Brigadier General
Carl W. Reddel
Permanent Professor 1982–1999
B.S., Drake University
M.A., Syracuse University
Ph.D., Indiana University
Carl Reddel, the Academy’s 41st Permanent Professor, was born in 1937 in Gurley, Nebraska. He attended Drake University, Des Moines, IA, on a track scholarship and earned his Bachelor’s degree in History and Education in 1959. He was awarded a Woodrow Wilson Fellowship to attend Syracuse University and a Ford Foundation Fellowship to complete his Master’s degree in Russian Studies in 1961. He entered the Air Force as a Distinguished Graduate of Officer Training School, Lackland AFB, TX, in 1962. Carl’s first assignment was to Toul-Rosières Air Base, France, where he was Chief of Administrative Services for a mobile communications group. In his off-time, he taught Russian and Soviet History for the University of Maryland and studied at the Université de Nancy. In 1967 he began the first of four assignments to the Academy’s Department of History, 1967–1968, 1971–1976, 1977–1981, and finally, as Permanent Professor and Department Head, 1982–1999. During the first gap, he was in Vietnam (summer 1968) performing a study for Project CHECO (Contemporary Historical Evaluation of Combat Operations) and then attended graduate school at Indiana University, Bloomington (1968–1971); his PhD in Russian History and Soviet Studies was awarded in 1973. His widely traveled career included a tour as the first active duty officer on the official educational exchange with the Soviet Union at Moscow State University (1975); an assignment in Turkey as Executive Officer, Air Force Section, Joint US Mission for Military Aid to Turkey (1976–1977); duty as the Air Force liaison officer to the Western world’s leading Soviet military historian at the University of Edinburgh, Scotland (1981–1982); and a sabbatical research associateship at the National Air and Space Museum (1994). As a leader in global education and world history, he reestablished and chaired the Academy’s Area Studies Program. Carl is a Russian and Soviet scholar and author of numerous publications and presentations, most recently, “Opening a New Era in Russian Historiography” in the Introduction to Vol. 1 (2014) of the multivolume History of Russia by Sergei M. Soloviev. From 1988 to 1991 he provided outstanding operational service to the nation as Team Chief for the On-Site Inspection Agency, leading missile destruction teams and performing inspections in the Soviet Union to ensure compliance with the Intermediate-Range Nuclear Forces (INF) Treaty. Carl was promoted to brigadier general and retired in 1999.

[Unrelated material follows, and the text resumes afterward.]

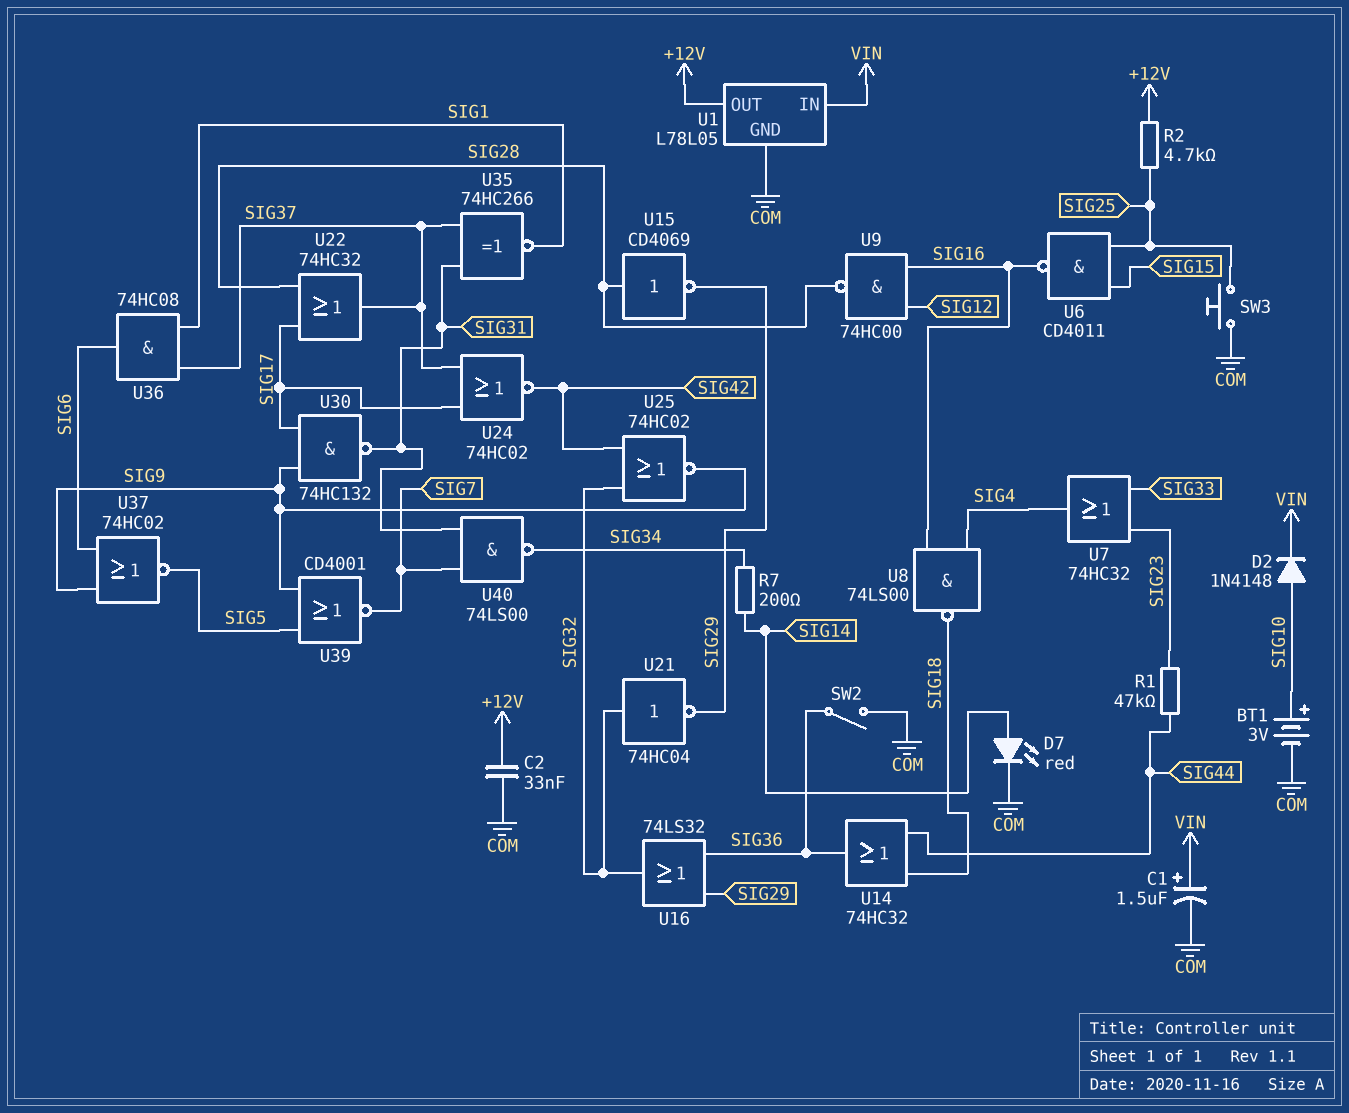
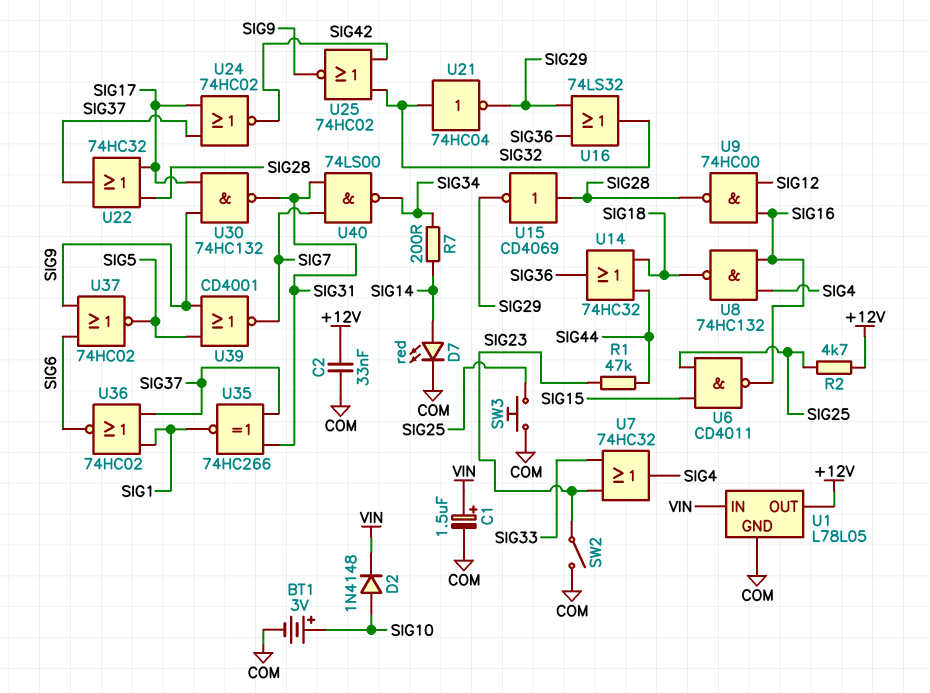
SW2: switch (COM, SIG36) -> switch (COM, SIG23)
U8: NAND 74LS00 (in SIG4, in SIG16, out SIG18) -> NAND 74HC132 (in SIG4, in SIG16, out SIG18)
U36: AND 74HC08 (in SIG1, in SIG37, out SIG6) -> NOR 74HC02 (in SIG1, in SIG37, out SIG6)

Following retirement, Carl became President and CEO of the Eisenhower World Affairs Institute, 1999–2000, and a Fellow in the Center for Public Service at Gettysburg College. Since 2001 he has been Executive Director of the Dwight D. Eisenhower Memorial Commission, charged by Congress with establishing a national, permanent memorial to the Supreme Commander of Allied Forces in World War II and the 34th US President. Construction of the Memorial, located at the base of Capitol Hill on the Mall in Washington, DC, has been underway since November 2017.